+------ Dan Trevino wrote (Sat, 17-Feb-2007, 17:43 -0500):
|
| I need to parse a tab delimited text file of several thousand lines. The
| first part is easy;
|
| cut -f8 file
This bit of processing can often be moved into whatever interpreter
does the rest of the processing, but this does neatly separate this
function and may be more maintainable for whomever might inherit it.
| field 8 of this file contains multiple, variable length, sentences enclosed
| in double quotes. Example returned by the cut command above:
|
| "this is sentence one. this i sentence two. this ""is a quote that may be""
| in sentence three."
|
| I need to grab the first sentence for further processing (without the
| period, without the beginning quote mark) into a variable, but am having
| difficulty. Can anyone suggest an easy way to do this? I'm open to
| bash,perl,python solutions, but prefer bash.
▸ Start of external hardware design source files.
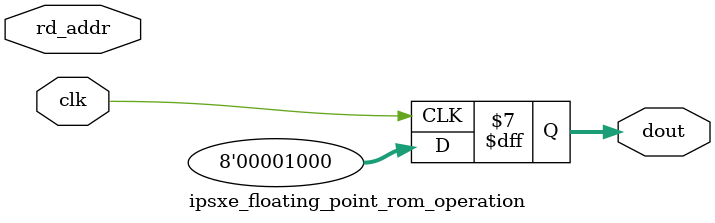
<source format=v>
module ipsxe_floating_point_rom_operation (
    input clk,
    input [3:0] rd_addr,
    output reg [7:0] dout
);

always @(posedge clk) begin: blk_rom_operation
    case(rd_addr)
    4'd0: dout <= {2'b0, 3'b001, 2'b0, 1'b0};
    4'd1: dout <= {2'b0, 3'b001, 2'b0, 1'b0};
    4'd2: dout <= {2'b0, 3'b001, 2'b0, 1'b0};
    4'd3: dout <= {2'b0, 3'b001, 2'b0, 1'b0};
    default: dout <= {2'b0, 3'b001, 2'b0, 1'b0};
    endcase
end

endmodule
</source>
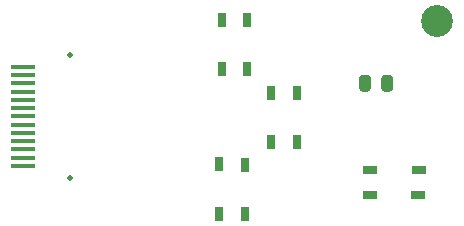
<source format=gtp>
G04 #@! TF.GenerationSoftware,KiCad,Pcbnew,(5.1.10-1-10_14)*
G04 #@! TF.CreationDate,2021-11-14T21:27:09+03:00*
G04 #@! TF.ProjectId,IR_iButton,49525f69-4275-4747-946f-6e2e6b696361,rev?*
G04 #@! TF.SameCoordinates,Original*
G04 #@! TF.FileFunction,Paste,Top*
G04 #@! TF.FilePolarity,Positive*
%FSLAX46Y46*%
G04 Gerber Fmt 4.6, Leading zero omitted, Abs format (unit mm)*
G04 Created by KiCad (PCBNEW (5.1.10-1-10_14)) date 2021-11-14 21:27:09*
%MOMM*%
%LPD*%
G01*
G04 APERTURE LIST*
%ADD10C,0.500000*%
%ADD11R,2.000000X0.400000*%
%ADD12C,2.700000*%
%ADD13R,0.650000X1.200000*%
%ADD14R,1.200000X0.650000*%
G04 APERTURE END LIST*
D10*
X198000000Y-116200000D03*
X198000000Y-105800000D03*
D11*
X194000000Y-115200000D03*
X194000000Y-114500000D03*
X194000000Y-113800000D03*
X194000000Y-113100000D03*
X194000000Y-112400000D03*
X194000000Y-111700000D03*
X194000000Y-111000000D03*
X194000000Y-110300000D03*
X194000000Y-109600000D03*
X194000000Y-108900000D03*
X194000000Y-108200000D03*
X194000000Y-107500000D03*
X194000000Y-106800000D03*
D12*
X229100000Y-102900000D03*
D13*
X212775000Y-115100000D03*
X210625000Y-115075000D03*
X212775000Y-119225000D03*
X210625000Y-119225000D03*
D14*
X227490000Y-117685000D03*
X227515000Y-115535000D03*
X223365000Y-117685000D03*
X223365000Y-115535000D03*
D13*
X212975000Y-102850000D03*
X210825000Y-102825000D03*
X212975000Y-106975000D03*
X210825000Y-106975000D03*
X217175000Y-109050000D03*
X215025000Y-109025000D03*
X217175000Y-113175000D03*
X215025000Y-113175000D03*
G36*
G01*
X223450000Y-107743750D02*
X223450000Y-108656250D01*
G75*
G02*
X223206250Y-108900000I-243750J0D01*
G01*
X222718750Y-108900000D01*
G75*
G02*
X222475000Y-108656250I0J243750D01*
G01*
X222475000Y-107743750D01*
G75*
G02*
X222718750Y-107500000I243750J0D01*
G01*
X223206250Y-107500000D01*
G75*
G02*
X223450000Y-107743750I0J-243750D01*
G01*
G37*
G36*
G01*
X225325000Y-107743750D02*
X225325000Y-108656250D01*
G75*
G02*
X225081250Y-108900000I-243750J0D01*
G01*
X224593750Y-108900000D01*
G75*
G02*
X224350000Y-108656250I0J243750D01*
G01*
X224350000Y-107743750D01*
G75*
G02*
X224593750Y-107500000I243750J0D01*
G01*
X225081250Y-107500000D01*
G75*
G02*
X225325000Y-107743750I0J-243750D01*
G01*
G37*
M02*

</source>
Well, sed is the easiest tool for the problem as stated:
cut -f8 file | sed 's/^"//; s/\..*//'
I might choose another tool depending on the rest of the processing
to be done and on whether the problem domain might evolve. The sed
command is a bit brittle relative to changing requirements. Much the
same could be done in bash directly, but the sed command is simpler
and faster.
If the first sentence might contain an embedded period, say in a
literal floating point number, you might match on the ". " string
and then delete any trailing period, which might remain if there
were only one sentence, i.e.:
cut -f8 file | sed 's/^"//; s/\. .*//; s/\.$//'
And, if exclamation and question marks may terminate sentences in
the input:
cut -f8 file | sed 's/^"//; s/[\.!?] .*//; s/[\.!?]$//'
This still doesn't handle ellipsis marks... 8-)
How constrained and well behaved is the input???
Best Regards,
Chuck
|